I recently finished the fascinating, sad and encouraging The World Without Us by Alan Weisman. Coincidentally, I also read a Slate article by Daniel Engber examining one of Weisman’s recommendations for saving the planet–the single-child policy:
Let’s cut the birth rate to one child per couple, for a few generations at least. The population would dwindle by about 5 billion people over the next century, he says, ensuring the habitability of the Earth for the 1.6 billion who remained. At that point, they could all reap the rewards of a more spacious planet, sharing in “the growing joy of watching the world daily become more wonderful.”
I tell you, the graph in the book is a pretty impressive bell curve, and nearly mirrors current population estimates of 9.2 billion Earthlings by 2050.
One of the things that gives me hope for humanity’s future is Japan’s aging population. If we somehow manage to survive the crush of another 3 or 4 billion humans, and continue to improve the lives of the average Asian and African, then eventually many countries on the planet might develop to the point where populations shrink instead of grow. Weisman’s dream of a population of a couple billion might not happen by 2150, but it could happen.
If you enjoy Engber’s article, you might want to read the transcript of his online chat with readers which is both argumentative and insightful.
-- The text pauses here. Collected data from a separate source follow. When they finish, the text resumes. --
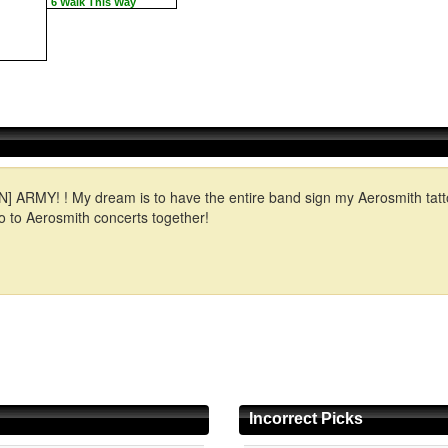
6 Walk This Way
! ! My dream is to have the entire band sign my Aerosmith tattoo- th
 to Aerosmith concerts together!
Incorrect Picks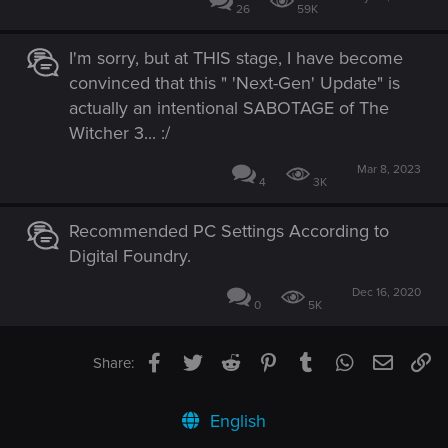
26
59K
I'm sorry, but at THIS stage, I have become
convinced that this " 'Next-Gen' Update" is
actually an intentional SABOTAGE of The
Witcher 3... :/
Mar 8, 2023
4
3K
Recommended PC Settings According to
Digital Foundry.
Dec 16, 2020
0
5K
Facebook
Twitter
Reddit
Pinterest
Tumblr
WhatsApp
Email
Li
Share:
English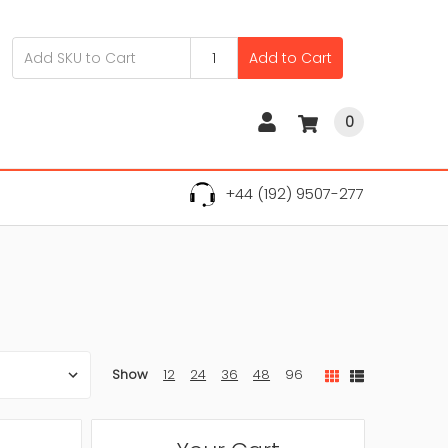
Add to Cart
0
+44 (192) 9507-277
Show
12
24
36
48
96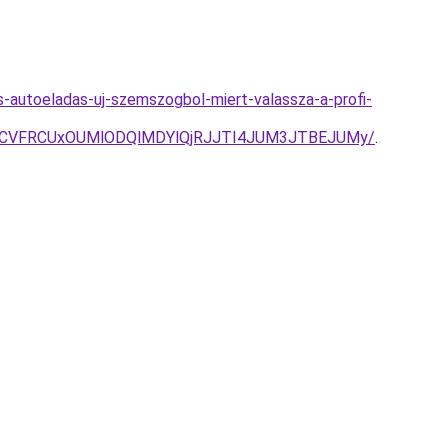
s-autoeladas-uj-szemszogbol-miert-valassza-a-profi-
U4RCVFRCUxOUMlODQlMDYlQjRJJTI4JUM3JTBEJUMy/
.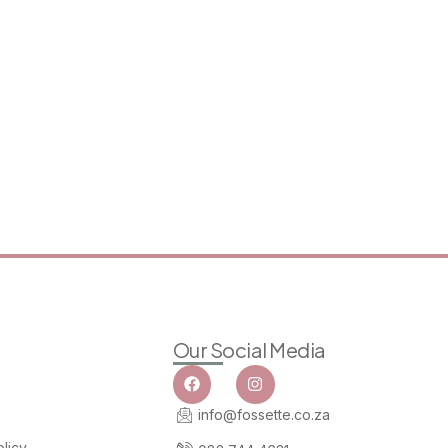
Our Social Media
info@fossette.co.za
licy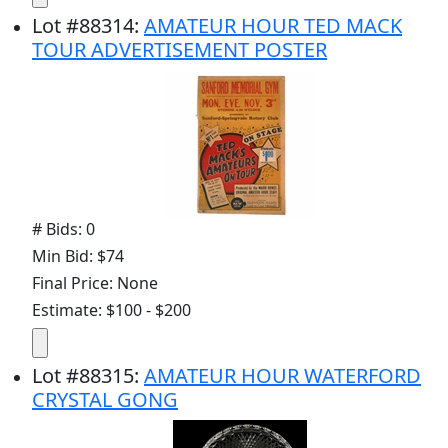
Lot
#
88314
:
AMATEUR HOUR TED MACK
TOUR ADVERTISEMENT POSTER
# Bids: 0
Min Bid: $74
Final Price: None
Estimate: $100 - $200
Lot
#
88315
:
AMATEUR HOUR WATERFORD
CRYSTAL GONG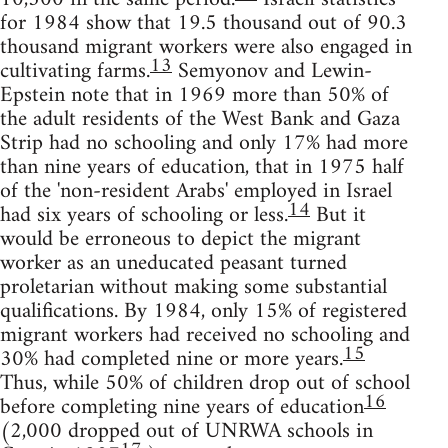
for 1984 show that 19.5 thousand out of 90.3
thousand migrant workers were also engaged in
13
cultivating farms.
Semyonov and Lewin-
Epstein note that in 1969 more than 50% of
the adult residents of the West Bank and Gaza
Strip had no schooling and only 17% had more
than nine years of education, that in 1975 half
of the 'non-resident Arabs' employed in Israel
14
had six years of schooling or less.
But it
would be erroneous to depict the migrant
worker as an uneducated peasant turned
proletarian without making some substantial
qualifications. By 1984, only 15% of registered
migrant workers had received no schooling and
15
30% had completed nine or more years.
Thus, while 50% of children drop out of school
16
before completing nine years of education
(2,000 dropped out of UNRWA schools in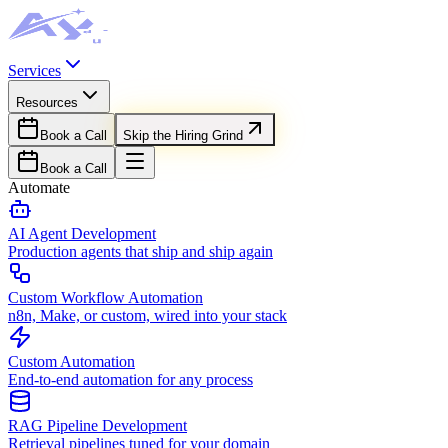
Services
Resources
Book a Call
Skip the Hiring Grind
Book a Call
Automate
AI Agent Development
Production agents that ship and ship again
Custom Workflow Automation
n8n, Make, or custom, wired into your stack
Custom Automation
End-to-end automation for any process
RAG Pipeline Development
Retrieval pipelines tuned for your domain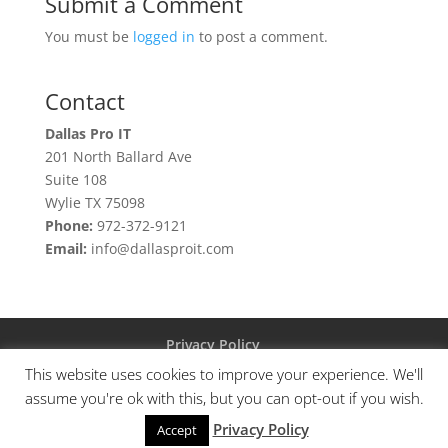
Submit a Comment
You must be
logged in
to post a comment.
Contact
Dallas Pro IT
201 North Ballard Ave
Suite 108
Wylie TX 75098
Phone:
972-372-9121
Email:
info@dallasproit.com
Privacy Policy
This website uses cookies to improve your experience. We'll
assume you're ok with this, but you can opt-out if you wish.
Privacy Policy
© Copyright 2023 DPIT Group, LLC
Accept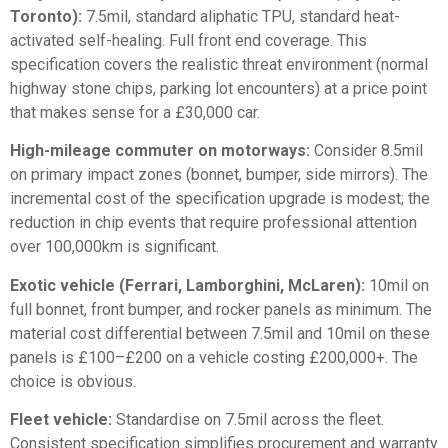
Toronto):
7.5mil, standard aliphatic TPU, standard heat-
activated self-healing. Full front end coverage. This
specification covers the realistic threat environment (normal
highway stone chips, parking lot encounters) at a price point
that makes sense for a £30,000 car.
High-mileage commuter on motorways:
Consider 8.5mil
on primary impact zones (bonnet, bumper, side mirrors). The
incremental cost of the specification upgrade is modest; the
reduction in chip events that require professional attention
over 100,000km is significant.
Exotic vehicle (Ferrari, Lamborghini, McLaren):
10mil on
full bonnet, front bumper, and rocker panels as minimum. The
material cost differential between 7.5mil and 10mil on these
panels is £100–£200 on a vehicle costing £200,000+. The
choice is obvious.
Fleet vehicle:
Standardise on 7.5mil across the fleet.
Consistent specification simplifies procurement and warranty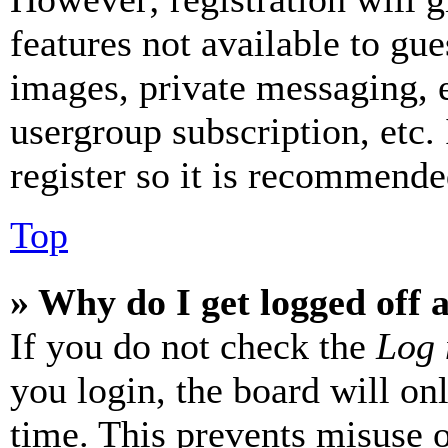
features not available to gue
images, private messaging, e
usergroup subscription, etc.
register so it is recommende
Top
» Why do I get logged off 
If you do not check the
Log 
you login, the board will on
time. This prevents misuse 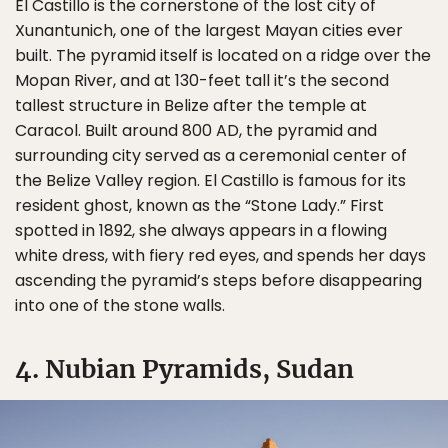
El Castillo is the cornerstone of the lost city of
Xunantunich, one of the largest Mayan cities ever
built. The pyramid itself is located on a ridge over the
Mopan River, and at 130-feet tall it’s the second
tallest structure in Belize after the temple at
Caracol. Built around 800 AD, the pyramid and
surrounding city served as a ceremonial center of
the Belize Valley region. El Castillo is famous for its
resident ghost, known as the “Stone Lady.” First
spotted in 1892, she always appears in a flowing
white dress, with fiery red eyes, and spends her days
ascending the pyramid’s steps before disappearing
into one of the stone walls.
4. Nubian Pyramids, Sudan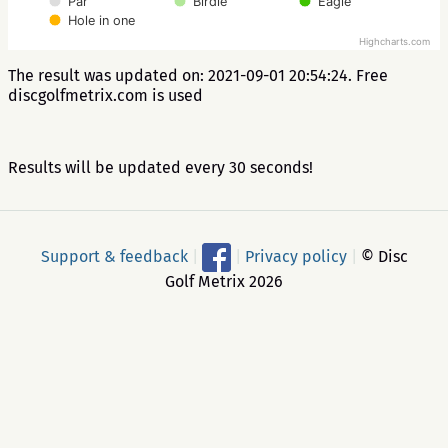
Par
Birdie
Eagle
Hole in one
Highcharts.com
The result was updated on: 2021-09-01 20:54:24. Free
discgolfmetrix.com is used
Results will be updated every 30 seconds!
Support & feedback
|
|
Privacy policy
|
© Disc
Golf Metrix 2026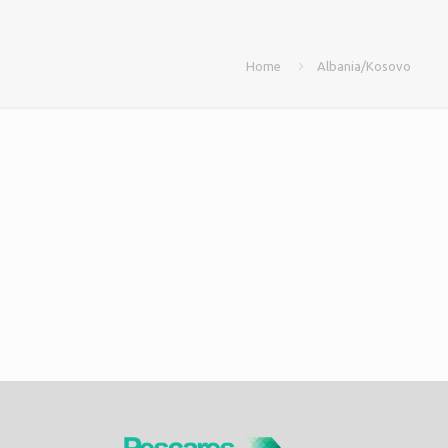
Home
Albania/Kosovo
I wrote about a similar yet more radical proposal back in January. In the comments, somebody pointed out that the most effective way to go green is to commit (an environmentally-friendly) suicide. Somebody makes the same point to Engber, and I liked his reply:
I’ve gotten a bunch of e-mails asking me if I favor euthanasia, murder, genocide, etc. But I don’t think that’s the logical extension of my argument. If I told you I favored a Prius over a Hummer, would you then ask me if I thought we should walk everywhere?